» Tugas Anda
Tolong tulis ulang bagian ulasan puisi mulai dari "Aku membayangkan diriku" sampai dengan "yang anggun, indah.", dengan mengubah "koboi" menjadi "pengelana".

» Teks Pilihan
%%
Berpijak dari hal di atas, aku menikmati permainan indah yang di sajikan rangkaian kata-kata dalam puisi ‘KETIKA PERTAMA SEORANGPUN BELUM MAMPU MENGARTIKANNYA’ karya A Ganjar Sudibyo, yang dulu di facebook di kenal dengan nama Ganz Pencandukata, setidaknya itu nama yang di pakai ketika pertama kali aku mengenalnya di fb. Atau dengan berseloroh temannya sering juga menyebutnya sekarang, GPCT.
Sepintas aku melihat judul ini sebagai sebuah pintu yang unik, pada umumnya sama dengan pintu-pintu yang lainnya yang menawarkan kita untuk masuk dengan daya tarik yang melambai indah dan menarik, aku katakan indah dan menarik karena ia sanggup membuatku untuk menoleh untuk kedua bahkan ketiga kalinya, bagiku itulah keindahan yang sebenarnya itu, yang sanggup membuatku untuk menoleh dan mencermatinya, apa yang membuatnya indah itu?.
Mungkin yang membedakannya dengan pintu pada umumya, sebagaimana aku menyebutnya sebagi sebuah pintu yang unik adalah, aku melihatnya sebagai pintu yang berdaun kembar, secara intuisi aku melihat judul itu sebagai dua buah kalimat yang dipadukan atau dibenturkan., ‘ketika pertama’ dan ‘seorangpun belum mampu mengartikannya’ meskipun jumlah kata dalam kedua kalimat itu tak seimbang, namun kesimbangannya terjadi pada ambiguitas tafsir yang masing-masing dibawa kedua kalimat itu.
Aku membayangkan diriku sebagai seorang tokoh koboi yang lengkap dengan segala aksesorisnya dan senjata tergantung di pinggang, setelah menambatkan kudanya di depan sebuah bar, seperti dalam film-film western itu, lalu ia melangkah mendorong kedua daun pintu bar itu dengan kedua tangannya dan kedua daun pintu itu tesibak dengan keagungan yang anggun, indah.
%%
» Baris Data
%%
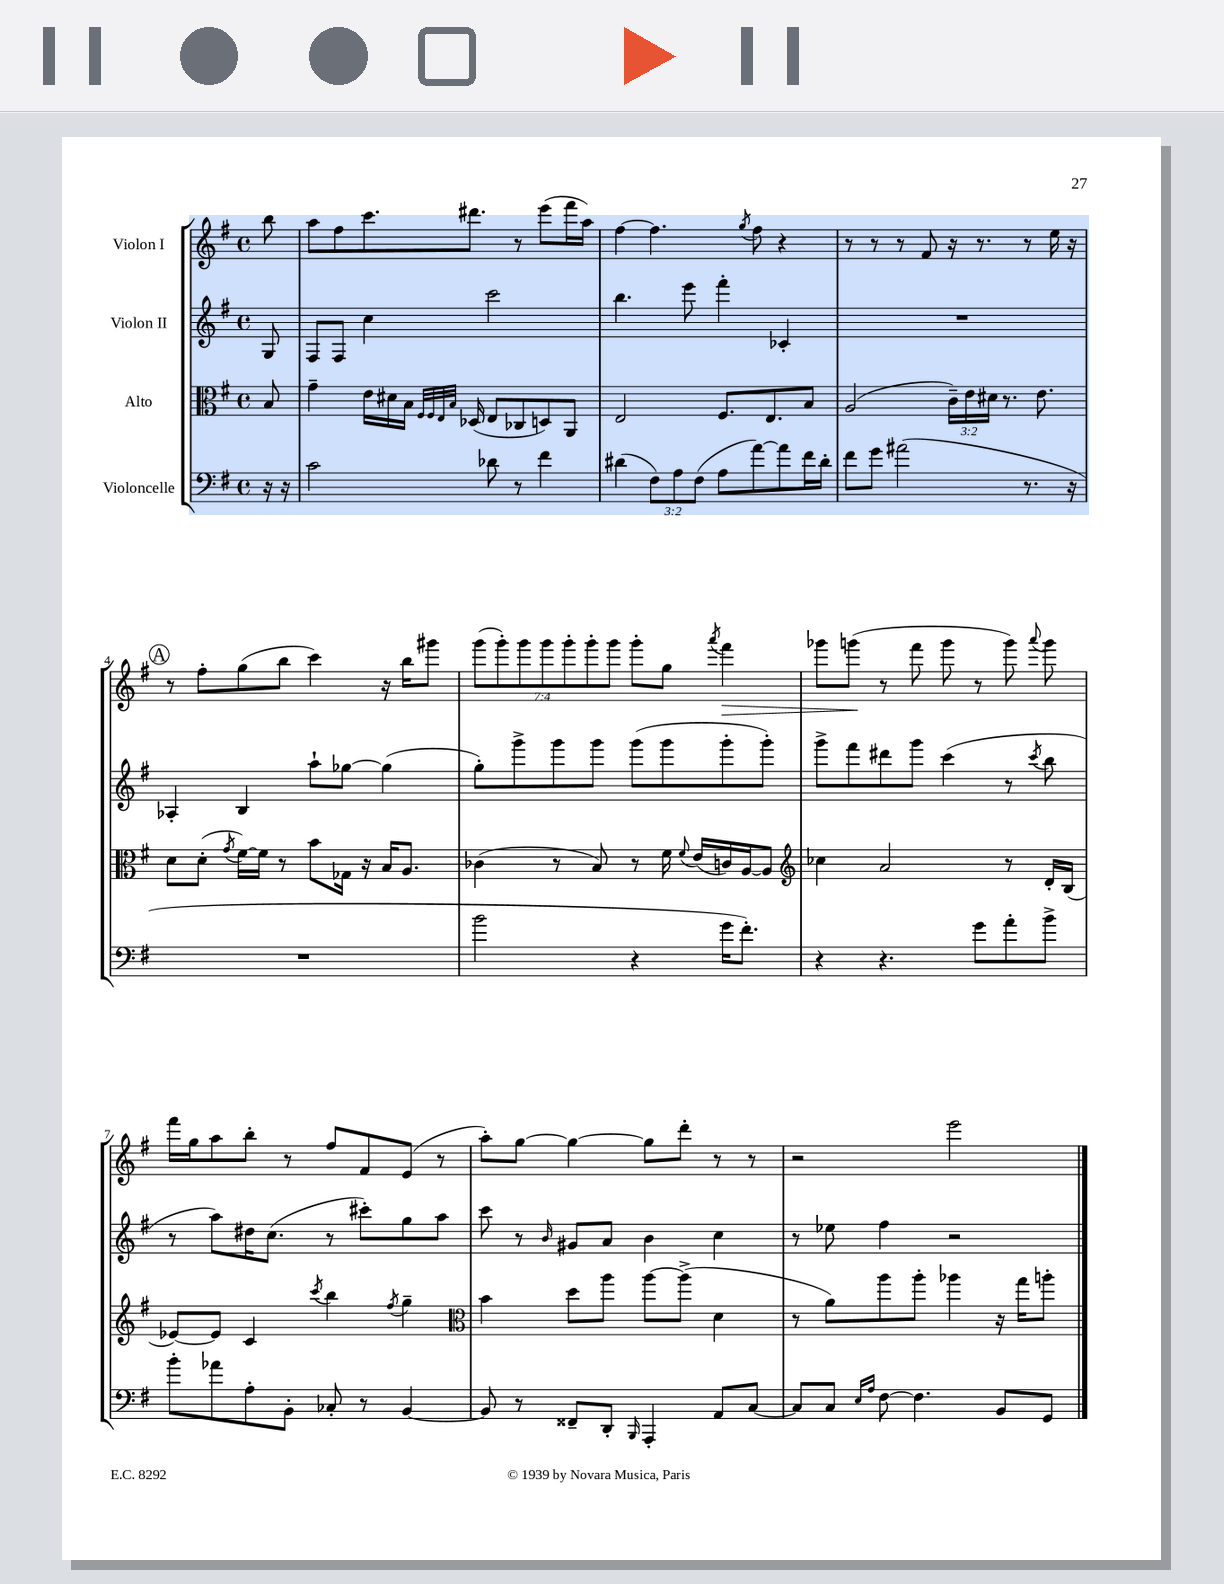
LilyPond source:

<<
\new StaffGroup <<
\new Staff = "s0" \with { instrumentName = "Violon I" } {
    \clef treble \key g \major \defaultTimeSignature \time 4/4 \override Staff.TupletNumber.text = #tuplet-number::calc-fraction-text \partial 8
    \autoBeamOff b''8 |
    a''8[ fis''8 c'''8. dis'''8.] r8 e'''8[( fis'''16 a''16]) |
    fis''4~ fis''4. \acciaccatura { g''8 } fis''8 r4 |
    r8 r8 r8 fis'8 r16 r8. r8 e''16 r16 |
    \mark \markup { \circle "A" } r8 fis''8[-. g''8( b''8] c'''4) r16 b''16[ gis'''8] |
    \tuplet 7/4 { g'''8[( g'''8-.) g'''8 g'''8 g'''8-. g'''8-. g'''8] } g'''8[-. g''8] \acciaccatura { a'''8 } fis'''4\> |
    ges'''8[ g'''8]\!( r8 fis'''8 g'''8 r8 g'''8) \appoggiatura { a'''8 } g'''8 |
    fis'''16[ g''16 a''8 b''8]-. r8 fis''8[ fis'8 e'8]( r8 |
    a''8[-.) g''8]~ g''4~ g''8[ d'''8]-. r8 r8 |
    r2 e'''2 \bar "|." |
}
\new Staff = "s1" \with { instrumentName = "Violon II" } {
    \clef treble \key g \major \defaultTimeSignature \time 4/4 \partial 8
    \autoBeamOff g8 |
    fis8[ fis8] c''4 c'''2 |
    b''4. e'''8 fis'''4-. ces'4-. |
    R1 |
    \mark \markup { \circle "A" } aes4-. b4 a''8[-! ges''8]~ ges''4( |
    g''8[-.) g'''8-> g'''8 g'''8] g'''8[( g'''8 g'''8-. g'''8]-.) |
    g'''8[-> fis'''8 dis'''8 g'''8] c'''4( r8 \acciaccatura { c'''8 } b''8 |
    r8 a''8[) dis''16 c''8.]( r8 cis'''8[-.) g''8 a''8] |
    c'''8 r8 \grace { b'16 } gis'8[ a'8] b'4 c''4 |
    r8 ees''8 fis''4 r2 \bar "|." |
}
\new Staff = "s2" \with { instrumentName = "Alto" } {
    \clef alto \key g \major \defaultTimeSignature \time 4/4 \override Staff.TupletNumber.text = #tuplet-number::calc-fraction-text \partial 8
    \autoBeamOff b8 |
    g'4-- e'16[ dis'16 b16] \grace { fis32[ fis32 e32 b32] } des16( e8[ ces8 d8) a,8] |
    e2 fis8.[ e8. b8] |
    a2( \tuplet 3/2 { c'16[--) e'16 dis'16] } r8. e'8. |
    \mark \markup { \circle "A" } d'8[ d'8]-.( \acciaccatura { g'8 } fis'16[~) fis'16] r8 b'8[ ges16] r16 b16[ a8.] |
    ces'4( r8 b8) r8 fis'16 \appoggiatura { fis'8 } e'16[( c'16) a16~ a8] |
    \clef treble ces''4 a'2 r8 d'16[-. b16]( |
    ees'8[~) ees'8] c'4 \acciaccatura { c'''8 } b''4 \acciaccatura { fis''8 } g''4-- |
    \clef alto b'4 d''8[ a''8] a''8[~ a''8]->( d'4 |
    r8 a'8[) a''8 a''8]-. aes''4 r16 g''16[ a''8]-. \bar "|." |
}
\new Staff = "s3" \with { instrumentName = "Violoncelle" } {
    \clef bass \key g \major \defaultTimeSignature \time 4/4 \override Staff.TupletNumber.text = #tuplet-number::calc-fraction-text \partial 8
    \autoBeamOff r16 r16 |
    c'2 des'8 r8 fis'4 |
    dis'4( \tuplet 3/2 { fis8[) a8 fis8]( } a8[ a'8~) a'8 fis'16 dis'16]-. |
    fis'8[ g'8] ais'2( r8. r16 |
    \mark \markup { \circle "A" } R1 |
    b'2 r4 g'16[ fis'8.]-.) |
    r4 r4. g'8[ a'8-. b'8]-> |
    b'8[-. aes'8 a8-. b,8]-. ces8-. r8 b,4~ |
    b,8 r8 fisis,8[-- d,8]-. \grace { b,,16 } a,,4-. a,8[ c8]~ |
    c8[ c8] \grace { e16[ a16] } fis8~ fis4. b,8[ g,8] \bar "|." |
}
>>
>>
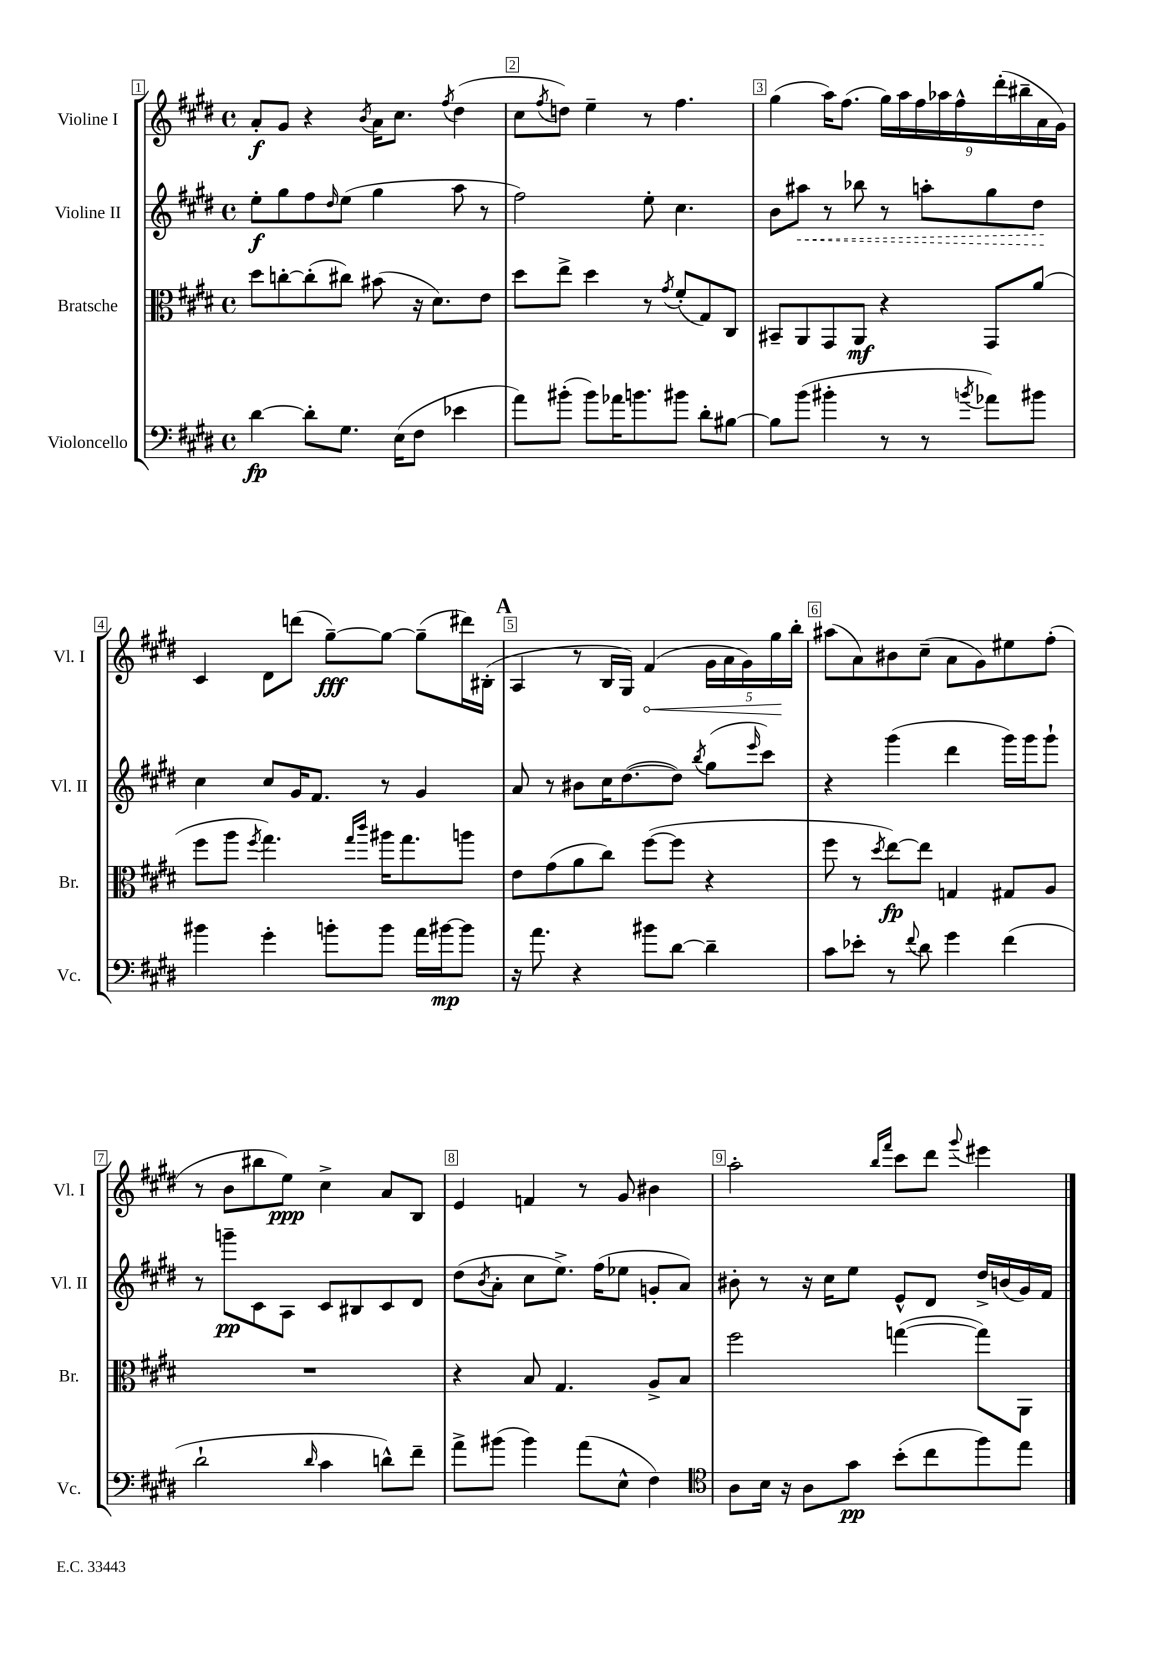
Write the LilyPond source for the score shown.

<<
\new StaffGroup <<
\new Staff = "s0" \with { instrumentName = "Violine I" shortInstrumentName = "Vl. I" } {
    \clef treble \key e \major \defaultTimeSignature \time 4/4
    a'8-.\f gis'8 r4 \acciaccatura { b'8 } a'16 cis''8. \acciaccatura { fis''8 } dis''4( |
    cis''8 \acciaccatura { fis''8 } d''8) e''4-- r8 fis''4. |
    gis''4( a''16) fis''8.( \tuplet 9/8 { gis''16) a''16 fis''16 aes''16 fis''16-^ dis'''16-.( bis''16-- a'16 gis'16) } |
    cis'4 dis'8 d'''8( gis''8~--\fff) gis''8~ gis''8--( dis'''16) bis16-.( |
    \mark \markup { \bold "A" } a4 r8 b16 gis16) \once \override Hairpin.circled-tip = ##t fis'4\<( \tuplet 5/4 { gis'16 a'16 gis'16) gis''16\! b''16-. } |
    ais''8( a'8) bis'8 cis''8--( a'8 gis'8) eis''8 fis''8-.( |
    r8 b'8 bis''8 e''8\ppp) cis''4-> a'8 b8 |
    e'4 f'4 r8 gis'8 bis'4 |
    a''2-. \grace { b''16 fis'''16 } cis'''8 dis'''8 \appoggiatura { gis'''8 } eis'''4 \bar "|." |
}
\new Staff = "s1" \with { instrumentName = "Violine II" shortInstrumentName = "Vl. II" } {
    \clef treble \key e \major \defaultTimeSignature \time 4/4
    e''8-.\f gis''8 fis''8 \grace { dis''16 } e''8( gis''4 a''8 r8 |
    fis''2) e''8-. cis''4. |
    b'8 \once \override Hairpin.style = #'dashed-line ais''8\< r8 bes''8 r8 a''8-. gis''8 dis''8\! |
    cis''4 cis''8 gis'16 fis'8. r8 gis'4 |
    \mark \markup { \bold "A" } a'8 r8 bis'8 cis''16 dis''8.~( dis''8) \acciaccatura { b''8 } gis''8( \grace { e'''16 } cis'''8) |
    r4 gis'''4( dis'''4 gis'''16) gis'''16 gis'''8-! |
    r8 g'''8--\pp cis'8 a8 cis'8 bis8 cis'8 dis'8 |
    dis''8( \acciaccatura { b'8 } a'8-. cis''8 e''8.->) fis''16( ees''8 g'8-. a'8) |
    bis'8-. r8 r16 cis''16 e''8 e'8-^ dis'8 dis''16-> b'16( gis'16) fis'16 \bar "|." |
}
\new Staff = "s2" \with { instrumentName = "Bratsche" shortInstrumentName = "Br." } {
    \clef alto \key e \major \defaultTimeSignature \time 4/4
    dis''8 c''8~-. c''8-.( cis''8) bis'8( r16 dis'8.) e'8 |
    dis''8 e''8-> dis''4 r8 \acciaccatura { gis'8 } fis'8-.( gis8) cis8 |
    bis,8-- a,8 gis,8 a,8\mf r4 gis,8 a'8( |
    fis''8 a''8 \acciaccatura { fis''8 } gis''4.) \grace { gis''16 cis'''16 } ais''16 gis''8. a''8 |
    \mark \markup { \bold "A" } e'8 gis'8( a'8 cis''8) fis''8~( fis''8 r4 |
    fis''8 r8 \acciaccatura { dis''8 } e''8~\fp) e''8 g4 gis8 a8 |
    R1 |
    r4 b8 gis4. a8-> b8 |
    fis''2 g''4~( g''8) a,8 \bar "|." |
}
\new Staff = "s3" \with { instrumentName = "Violoncello" shortInstrumentName = "Vc." } {
    \clef bass \key e \major \defaultTimeSignature \time 4/4
    dis'4~\fp dis'8-. gis8. e16( fis8 ees'4 |
    a'8) bis'8-.( bis'8) aes'16 b'8. bis'8 dis'8-. bis8~ |
    bis8 b'8( bis'4-. r8 r8 \acciaccatura { b'8 } aes'8) bis'8 |
    bis'4 gis'4-. b'8-. b'8 a'16 bis'16~\mp bis'8 |
    \mark \markup { \bold "A" } r16 a'8. r4 bis'8 dis'8~ dis'4-- |
    cis'8 ees'8-. r8 \appoggiatura { fis'8 } dis'8 gis'4 fis'4( |
    dis'2-! \grace { dis'16 } cis'4 d'8-^) fis'8-- |
    a'8-> bis'8( bis'4) a'8( e8-^ fis4) |
    \clef tenor a8 b16 r16 a8 gis'8\pp b'8-.( cis''8 fis''8) e''8 \bar "|." |
}
>>
>>
\layout { \context { \Score \override BarNumber.break-visibility = ##(#f #t #t) barNumberVisibility = #all-bar-numbers-visible \override BarNumber.stencil = #(make-stencil-boxer 0.1 0.3 ly:text-interface::print) } }
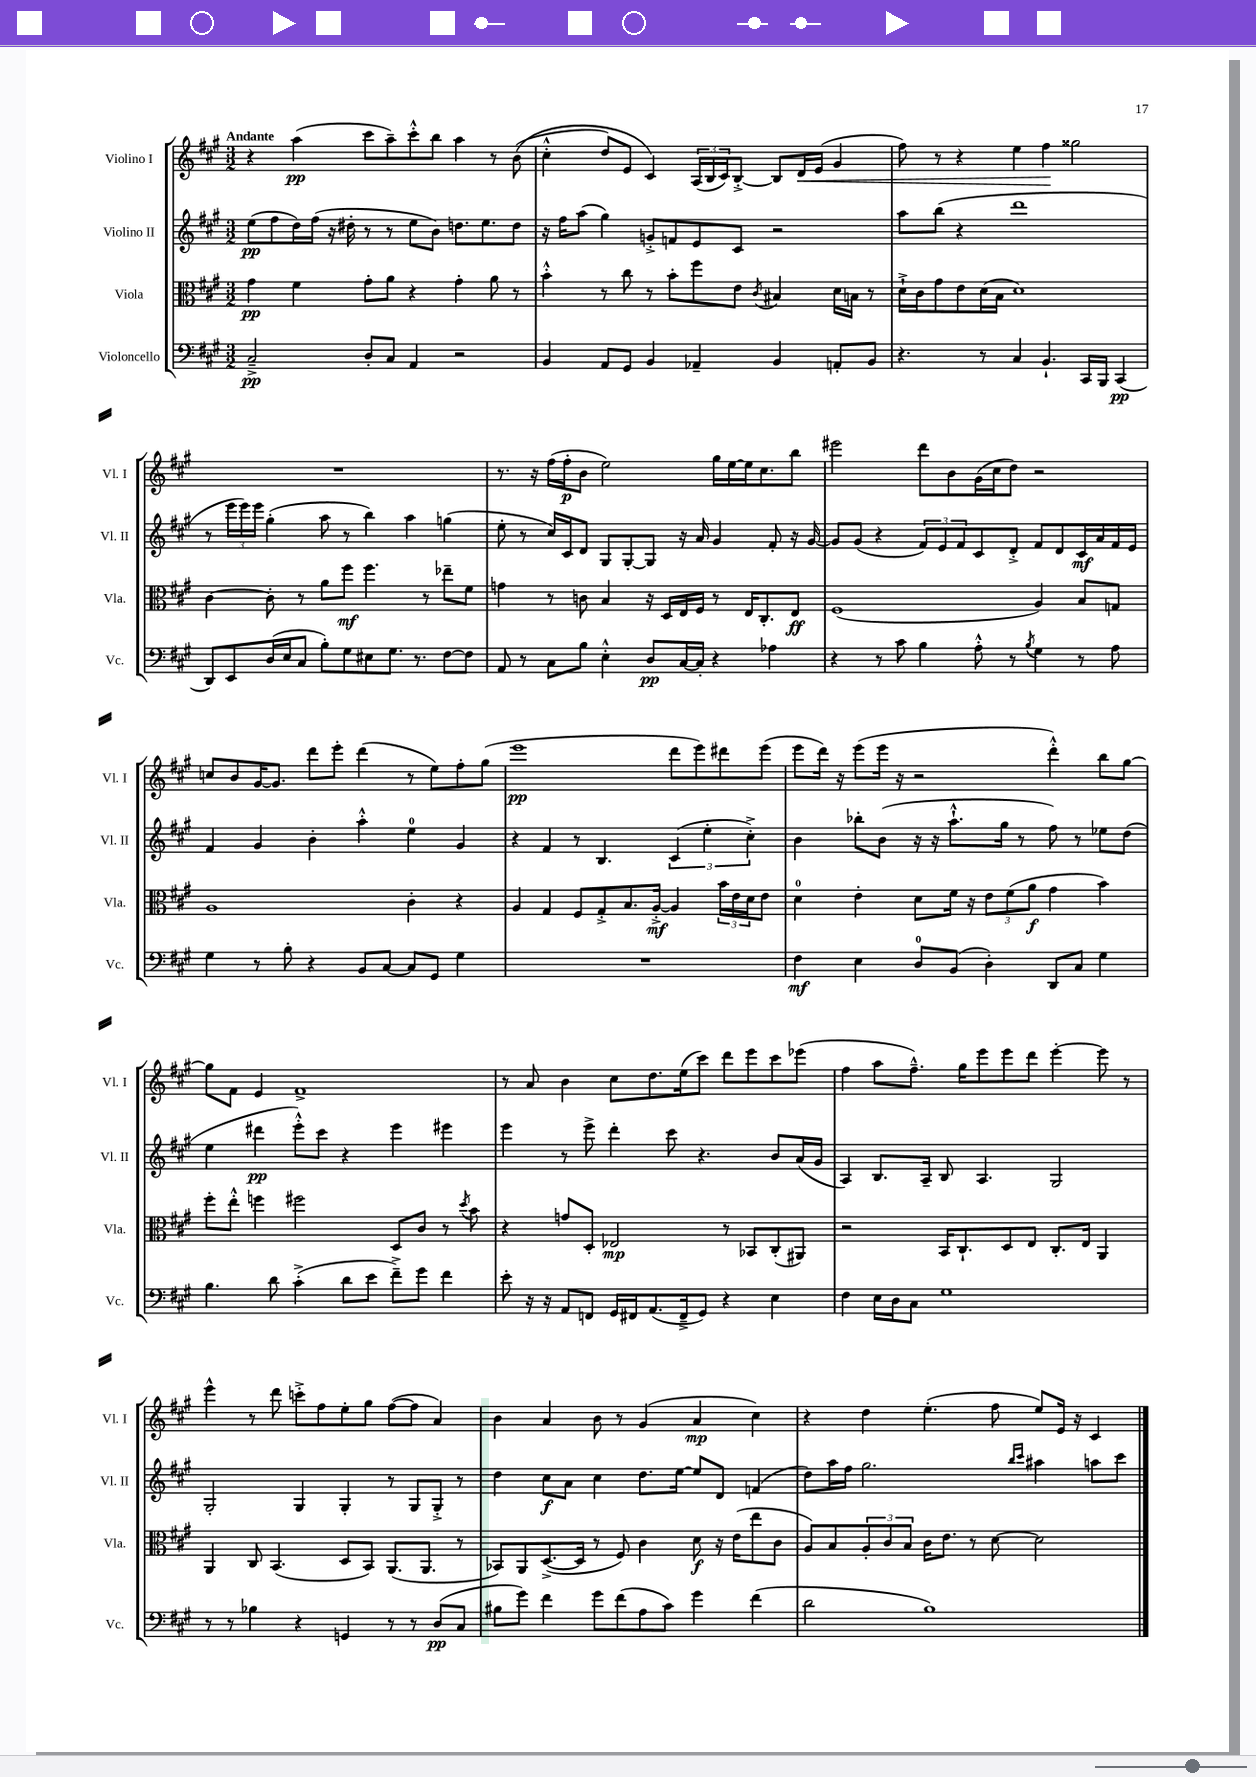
%%
» Jawaban
Aku membayangkan diriku sebagai seorang tokoh pengelana yang lengkap dengan segala aksesorisnya dan senjata tergantung di pinggang, setelah menambatkan kudanya di depan sebuah bar, seperti dalam film-film western itu, lalu ia melangkah mendorong kedua daun pintu bar itu dengan kedua tangannya dan kedua daun pintu itu tesibak dengan keagungan yang anggun, indah.